---- INFORMATION GIVEN

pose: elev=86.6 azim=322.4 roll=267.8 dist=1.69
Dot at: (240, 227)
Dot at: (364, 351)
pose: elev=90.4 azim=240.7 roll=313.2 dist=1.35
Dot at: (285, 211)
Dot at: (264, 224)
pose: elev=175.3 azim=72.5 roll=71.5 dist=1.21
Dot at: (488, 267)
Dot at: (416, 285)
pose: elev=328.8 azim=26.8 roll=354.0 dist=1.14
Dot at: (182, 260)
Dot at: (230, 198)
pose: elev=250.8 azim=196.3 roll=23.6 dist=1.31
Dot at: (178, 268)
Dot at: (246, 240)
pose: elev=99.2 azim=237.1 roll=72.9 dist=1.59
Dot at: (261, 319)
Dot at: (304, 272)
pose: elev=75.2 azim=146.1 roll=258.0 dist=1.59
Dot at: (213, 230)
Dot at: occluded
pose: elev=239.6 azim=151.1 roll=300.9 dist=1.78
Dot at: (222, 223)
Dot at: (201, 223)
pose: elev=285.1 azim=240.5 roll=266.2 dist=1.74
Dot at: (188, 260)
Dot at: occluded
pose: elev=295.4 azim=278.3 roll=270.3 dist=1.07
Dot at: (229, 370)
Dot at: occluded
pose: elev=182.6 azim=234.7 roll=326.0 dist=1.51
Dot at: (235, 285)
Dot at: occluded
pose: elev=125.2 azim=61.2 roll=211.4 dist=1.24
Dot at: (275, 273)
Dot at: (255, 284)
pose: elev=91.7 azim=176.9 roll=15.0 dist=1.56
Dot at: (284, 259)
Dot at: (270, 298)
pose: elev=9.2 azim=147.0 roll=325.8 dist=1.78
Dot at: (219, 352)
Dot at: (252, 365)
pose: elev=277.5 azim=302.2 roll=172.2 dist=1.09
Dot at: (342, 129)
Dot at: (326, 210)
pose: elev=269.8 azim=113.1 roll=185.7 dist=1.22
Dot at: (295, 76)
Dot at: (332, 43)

--------

Revise the lines above so that every "pose" becomes "view", with nothing else altered.

view: elev=86.6 azim=322.4 roll=267.8 dist=1.69
Dot at: (240, 227)
Dot at: (364, 351)
view: elev=90.4 azim=240.7 roll=313.2 dist=1.35
Dot at: (285, 211)
Dot at: (264, 224)
view: elev=175.3 azim=72.5 roll=71.5 dist=1.21
Dot at: (488, 267)
Dot at: (416, 285)
view: elev=328.8 azim=26.8 roll=354.0 dist=1.14
Dot at: (182, 260)
Dot at: (230, 198)
view: elev=250.8 azim=196.3 roll=23.6 dist=1.31
Dot at: (178, 268)
Dot at: (246, 240)
view: elev=99.2 azim=237.1 roll=72.9 dist=1.59
Dot at: (261, 319)
Dot at: (304, 272)
view: elev=75.2 azim=146.1 roll=258.0 dist=1.59
Dot at: (213, 230)
Dot at: occluded
view: elev=239.6 azim=151.1 roll=300.9 dist=1.78
Dot at: (222, 223)
Dot at: (201, 223)
view: elev=285.1 azim=240.5 roll=266.2 dist=1.74
Dot at: (188, 260)
Dot at: occluded
view: elev=295.4 azim=278.3 roll=270.3 dist=1.07
Dot at: (229, 370)
Dot at: occluded
view: elev=182.6 azim=234.7 roll=326.0 dist=1.51
Dot at: (235, 285)
Dot at: occluded
view: elev=125.2 azim=61.2 roll=211.4 dist=1.24
Dot at: (275, 273)
Dot at: (255, 284)
view: elev=91.7 azim=176.9 roll=15.0 dist=1.56
Dot at: (284, 259)
Dot at: (270, 298)
view: elev=9.2 azim=147.0 roll=325.8 dist=1.78
Dot at: (219, 352)
Dot at: (252, 365)
view: elev=277.5 azim=302.2 roll=172.2 dist=1.09
Dot at: (342, 129)
Dot at: (326, 210)
view: elev=269.8 azim=113.1 roll=185.7 dist=1.22
Dot at: (295, 76)
Dot at: (332, 43)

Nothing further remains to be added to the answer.